Les images médiatiques retiennent la main qui tue et le quidam qui s'écroule sous les balles. Les mots catégorisent, identifient des groupes de victimes et des armées d'assassins. Parfois l'on oublie que l'état de victime peut fluctuer au gré du temps, qu'elle n'est pas une catégorie figée sur une ligne chronologique.
La souffrance est un poison qui s'épand comme une tâche d'huile. Au fil des jours, elle s'immisce dans toutes les couches d'une société traumatisée ; contagieuse, elle franchit les frontières, enrobe les diasporas de son fiel, elle traverse les générations, allant jusqu'à ternir l'avenir d'enfants à naître.
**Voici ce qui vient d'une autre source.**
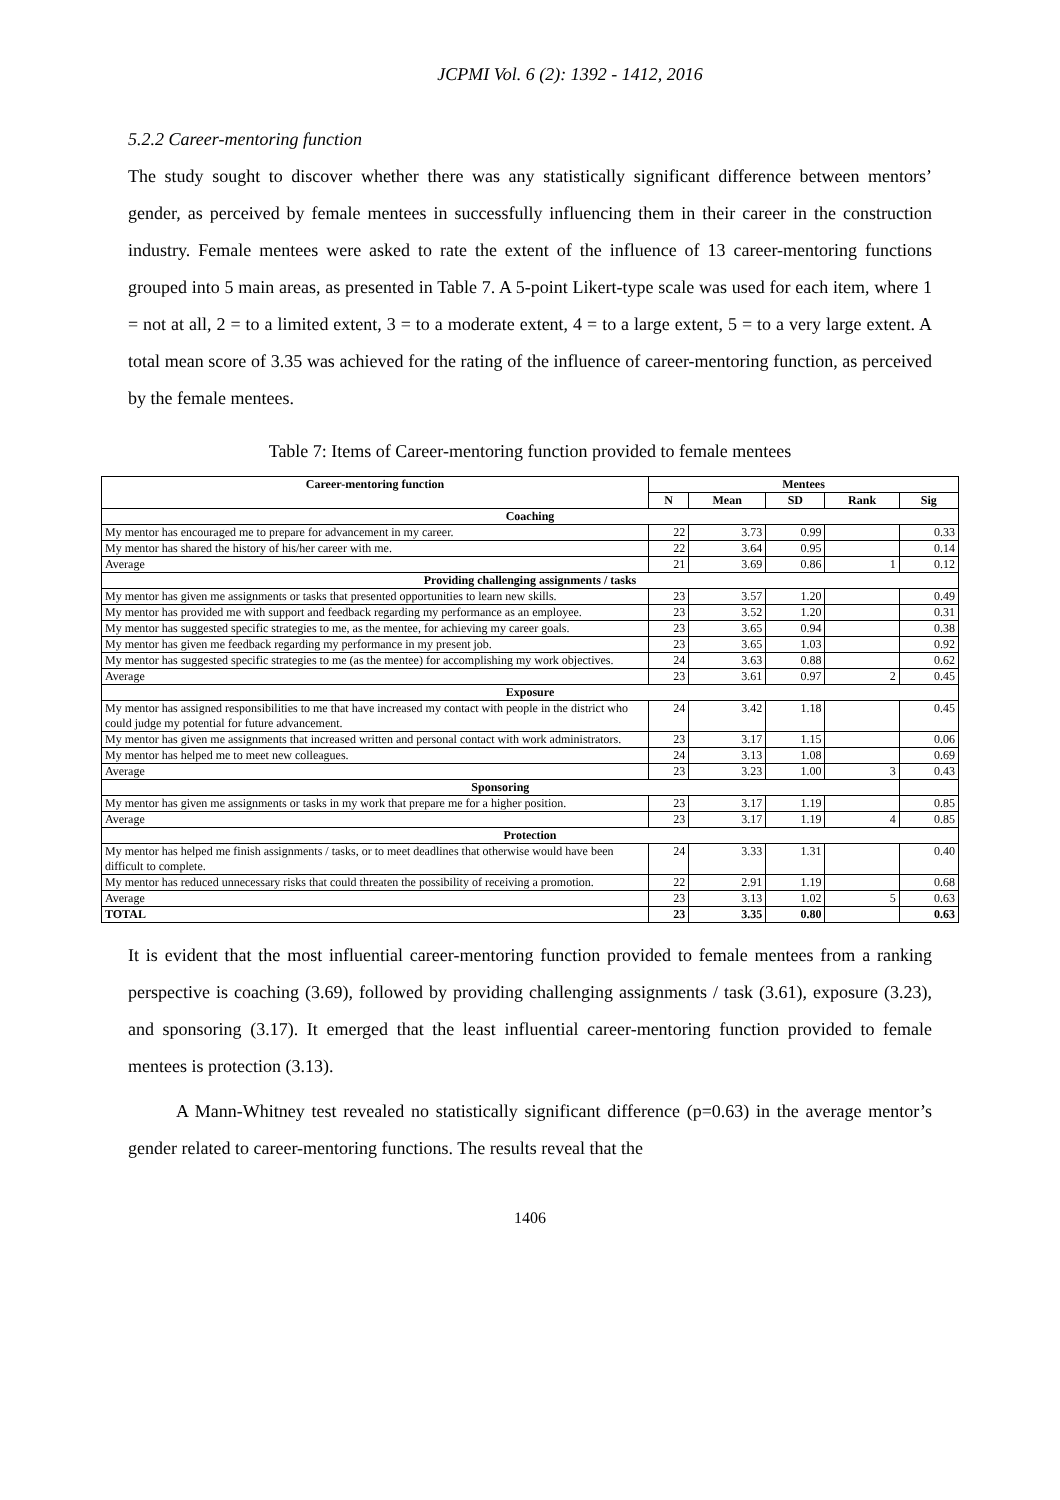JCPMI Vol. 6 (2): 1392 - 1412, 2016
5.2.2 Career-mentoring function
The study sought to discover whether there was any statistically significant difference between mentors’ gender, as perceived by female mentees in successfully influencing them in their career in the construction industry. Female mentees were asked to rate the extent of the influence of 13 career-mentoring functions grouped into 5 main areas, as presented in Table 7. A 5-point Likert-type scale was used for each item, where 1 = not at all, 2 = to a limited extent, 3 = to a moderate extent, 4 = to a large extent, 5 = to a very large extent. A total mean score of 3.35 was achieved for the rating of the influence of career-mentoring function, as perceived by the female mentees.
Table 7: Items of Career-mentoring function provided to female mentees
| Career-mentoring function | Mentees | | | | |
| --- | --- | --- | --- | --- | --- |
| | N | Mean | SD | Rank | Sig |
| Coaching | | | | | |
| My mentor has encouraged me to prepare for advancement in my career. | 22 | 3.73 | 0.99 | | 0.33 |
| My mentor has shared the history of his/her career with me. | 22 | 3.64 | 0.95 | | 0.14 |
| Average | 21 | 3.69 | 0.86 | 1 | 0.12 |
| Providing challenging assignments / tasks | | | | | |
| My mentor has given me assignments or tasks that presented opportunities to learn new skills. | 23 | 3.57 | 1.20 | | 0.49 |
| My mentor has provided me with support and feedback regarding my performance as an employee. | 23 | 3.52 | 1.20 | | 0.31 |
| My mentor has suggested specific strategies to me, as the mentee, for achieving my career goals. | 23 | 3.65 | 0.94 | | 0.38 |
| My mentor has given me feedback regarding my performance in my present job. | 23 | 3.65 | 1.03 | | 0.92 |
| My mentor has suggested specific strategies to me (as the mentee) for accomplishing my work objectives. | 24 | 3.63 | 0.88 | | 0.62 |
| Average | 23 | 3.61 | 0.97 | 2 | 0.45 |
| Exposure | | | | | |
| My mentor has assigned responsibilities to me that have increased my contact with people in the district who could judge my potential for future advancement. | 24 | 3.42 | 1.18 | | 0.45 |
| My mentor has given me assignments that increased written and personal contact with work administrators. | 23 | 3.17 | 1.15 | | 0.06 |
| My mentor has helped me to meet new colleagues. | 24 | 3.13 | 1.08 | | 0.69 |
| Average | 23 | 3.23 | 1.00 | 3 | 0.43 |
| Sponsoring | | | | | |
| My mentor has given me assignments or tasks in my work that prepare me for a higher position. | 23 | 3.17 | 1.19 | | 0.85 |
| Average | 23 | 3.17 | 1.19 | 4 | 0.85 |
| Protection | | | | | |
| My mentor has helped me finish assignments / tasks, or to meet deadlines that otherwise would have been difficult to complete. | 24 | 3.33 | 1.31 | | 0.40 |
| My mentor has reduced unnecessary risks that could threaten the possibility of receiving a promotion. | 22 | 2.91 | 1.19 | | 0.68 |
| Average | 23 | 3.13 | 1.02 | 5 | 0.63 |
| TOTAL | 23 | 3.35 | 0.80 | | 0.63 |
It is evident that the most influential career-mentoring function provided to female mentees from a ranking perspective is coaching (3.69), followed by providing challenging assignments / task (3.61), exposure (3.23), and sponsoring (3.17). It emerged that the least influential career-mentoring function provided to female mentees is protection (3.13).
A Mann-Whitney test revealed no statistically significant difference (p=0.63) in the average mentor’s gender related to career-mentoring functions. The results reveal that the
1406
Car un bébé naît avec une identité parentale. Il est inmanquablement le « fils de ». Il a encore son innocence, mais on lui prête déjà des étiquettes.
Je repense à Christine, cette amie psychologue belge qui étudiait le comportement des enfants tutsis né après le génocide de leur ethnie. « Ils font des cauchemars, très souvent. Pendant les commémorations des massacres, ils se réveillent en sursaut pendant la nuit. Une fois, une petite fille m'a raconté avoir été poursuivie par des milices qui voulaient la massacrer, elle et sa famille »
J'ai parfois reproché à Christine de s'en être tenue aux enfants des rescapés et victimes. Nous en discutions souvent. Mais la recherche puise aux mêmes sources -financières- que la coopération internationale : l'attention se concentre sur des victimes bien catégorisées. Et tantpis pour les dits « hutus modérés » qui ont été victimes des exactions.
D'ailleurs, je déteste cette expression consacrée : hutu modéré. Elle laisse entendre qu'un hutu sans machette est une exception à la norme, pas vrai ?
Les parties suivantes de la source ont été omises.